Part of the issue is the underlying theme that Meteion 'discovered' during their travels, that 'perfection' (as in, ascending to a higher plane of existence where the mind/soul no longer needs support of a physical body, and/or immortality) is actually fairly easy to attain. The problem is that in their haste to attain effective godhood, civilizations usually sacrificed something more tangeable in the process (as in, mental fortitude and wisdom to stave off boredom and apathy, and to comprehend the truths of the universe without slipping into despair and nihilism.). This was reflected in the Ea, a species who had attained perfection where their bodies became effectively just aether and immortal, and their minds hungered for knowledge at the expense of wisdom to make sense and effective use of that knowledge, hence they were ill-equipped to understand the 'revelation' about the universe's eventual demise by entropy.
Speaking with the Ea in Ultima Thule one gets the feeling they were effectively little more than vessels for information (much of it becoming eventually useless or trivial), information which they increasingly were unable to correlate or understand (look at how they treated 'eating', thinking it was simply an absorption of aether, having long forgotten what it was like to physically eat and could no longer understand the concept). No wonder that they were unable to comprehend the eventual heat death of the universe.

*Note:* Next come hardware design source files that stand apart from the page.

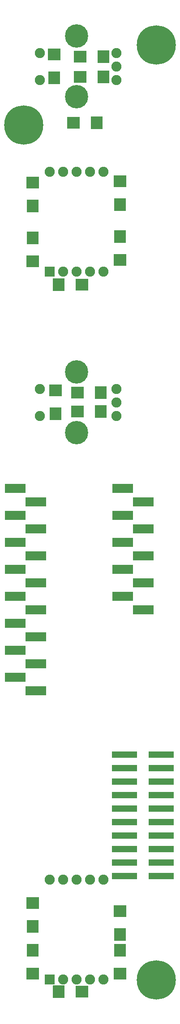
<source format=gbr>
G04 #@! TF.FileFunction,Soldermask,Bot*
%FSLAX46Y46*%
G04 Gerber Fmt 4.6, Leading zero omitted, Abs format (unit mm)*
G04 Created by KiCad (PCBNEW 4.0.4+e1-6308~48~ubuntu14.04.1-stable) date Thu Sep  7 12:23:15 2017*
%MOMM*%
%LPD*%
G01*
G04 APERTURE LIST*
%ADD10C,0.100000*%
%ADD11C,1.900000*%
%ADD12R,1.900000X1.900000*%
%ADD13C,4.400000*%
%ADD14R,4.780000X1.290000*%
%ADD15R,4.000000X1.670000*%
%ADD16R,2.200000X2.400000*%
%ADD17R,2.400000X2.200000*%
%ADD18C,7.400000*%
G04 APERTURE END LIST*
D10*
D11*
X108920000Y-27860000D03*
X111460000Y-27860000D03*
X114000000Y-27860000D03*
X116540000Y-27860000D03*
X119080000Y-27860000D03*
D12*
X108920000Y-46640000D03*
D11*
X111460000Y-46640000D03*
X119080000Y-46640000D03*
X116540000Y-46640000D03*
X114000000Y-46640000D03*
D13*
X114000000Y-65550000D03*
D11*
X107000000Y-73790000D03*
X121500000Y-68710000D03*
X121500000Y-71250000D03*
X121500000Y-73790000D03*
X107000000Y-68710000D03*
D13*
X114000000Y-76950000D03*
D14*
X123040000Y-137570000D03*
X123040000Y-140110000D03*
X123040000Y-142650000D03*
X123040000Y-145190000D03*
X123040000Y-147730000D03*
X123040000Y-150270000D03*
X123040000Y-152810000D03*
X123040000Y-155350000D03*
X123040000Y-157890000D03*
X123040000Y-160430000D03*
X129960000Y-160430000D03*
X129960000Y-157890000D03*
X129960000Y-155350000D03*
X129960000Y-152810000D03*
X129960000Y-137570000D03*
X129960000Y-140110000D03*
X129960000Y-142650000D03*
X129960000Y-145190000D03*
X129960000Y-147730000D03*
X129960000Y-150270000D03*
D13*
X114000000Y-2300000D03*
D11*
X107000000Y-10540000D03*
X121500000Y-5460000D03*
X121500000Y-8000000D03*
X121500000Y-10540000D03*
X107000000Y-5460000D03*
D13*
X114000000Y-13700000D03*
D11*
X108920000Y-161110000D03*
X111460000Y-161110000D03*
X114000000Y-161110000D03*
X116540000Y-161110000D03*
X119080000Y-161110000D03*
D12*
X108920000Y-179890000D03*
D11*
X111460000Y-179890000D03*
X119080000Y-179890000D03*
X116540000Y-179890000D03*
X114000000Y-179890000D03*
D15*
X122710000Y-87430000D03*
X122710000Y-92510000D03*
X122710000Y-97590000D03*
X122710000Y-102670000D03*
X126610000Y-89970000D03*
X126610000Y-95050000D03*
X126610000Y-100130000D03*
X126610000Y-105210000D03*
X102390000Y-87430000D03*
X102390000Y-92510000D03*
X102390000Y-97590000D03*
X102390000Y-102670000D03*
X102390000Y-107750000D03*
X102390000Y-112830000D03*
X102390000Y-117910000D03*
X106290000Y-89970000D03*
X106290000Y-95050000D03*
X106290000Y-100130000D03*
X106290000Y-105210000D03*
X106290000Y-110290000D03*
X106290000Y-115370000D03*
X106290000Y-120450000D03*
X126610000Y-110290000D03*
X122710000Y-107750000D03*
X106290000Y-125530000D03*
X102390000Y-122990000D03*
D16*
X122214000Y-174410000D03*
D17*
X122214000Y-178810000D03*
D16*
X122214000Y-171444000D03*
D17*
X122214000Y-167044000D03*
X115016000Y-182198000D03*
D16*
X110616000Y-182198000D03*
X105704000Y-169920000D03*
D17*
X105704000Y-165520000D03*
D16*
X105704000Y-174410000D03*
D17*
X105704000Y-178810000D03*
X114172000Y-72978000D03*
D16*
X118572000Y-72978000D03*
X110022000Y-73400000D03*
D17*
X110022000Y-69000000D03*
X114172000Y-69422000D03*
D16*
X118572000Y-69422000D03*
D17*
X115016000Y-49102000D03*
D16*
X110616000Y-49102000D03*
X122214000Y-40044000D03*
D17*
X122214000Y-44444000D03*
D16*
X105704000Y-40298000D03*
D17*
X105704000Y-44698000D03*
D16*
X122214000Y-34030000D03*
D17*
X122214000Y-29630000D03*
D16*
X105704000Y-34284000D03*
D17*
X105704000Y-29884000D03*
X114680000Y-6176000D03*
D16*
X119080000Y-6176000D03*
D17*
X114680000Y-9986000D03*
D16*
X119080000Y-9986000D03*
X109768000Y-10154000D03*
D17*
X109768000Y-5754000D03*
X113410000Y-18622000D03*
D16*
X117810000Y-18622000D03*
D18*
X104000000Y-19000000D03*
X129000000Y-4000000D03*
X129000000Y-180000000D03*
M02*

</source>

And it was not just the Ea who fell into that trap, the third civilization visited in the Dead Ends was also trapped in that way of thinking - having apparently sacrificed their actual planet to create a false Vauthry-like paradise where their every need was met and their lives fell into meaningless ennui, their lives stagnated to the point they became completely apathetic and the boredom soon drove them insane, only wishing for death, but apparently could not or would not euthanize themselves and so created a Primal-like false god to do it for them, probably just to "feel" something again.
The Elpis quests and FATEs actually hinted that even the Ancients were not immune to this and were starting to show signs of this way of thinking too (many of the researchers in Elpis lamented about a lack or stifling of creativity and that creation magics were reaching their limit about what they could do and so they were starting to despair over it - hence the WoL and their post-Sundering ways were considered a breath of fresh air (at least one researcher actually stated it in those exact words), injecting some much needed originality and inspiration into their work.
So one wonders if the Final Days hadn't occurred, that the Ancients too might have slipped eventually into a similar decadence and eventually, nihilism. It's a disturbing thought in any event.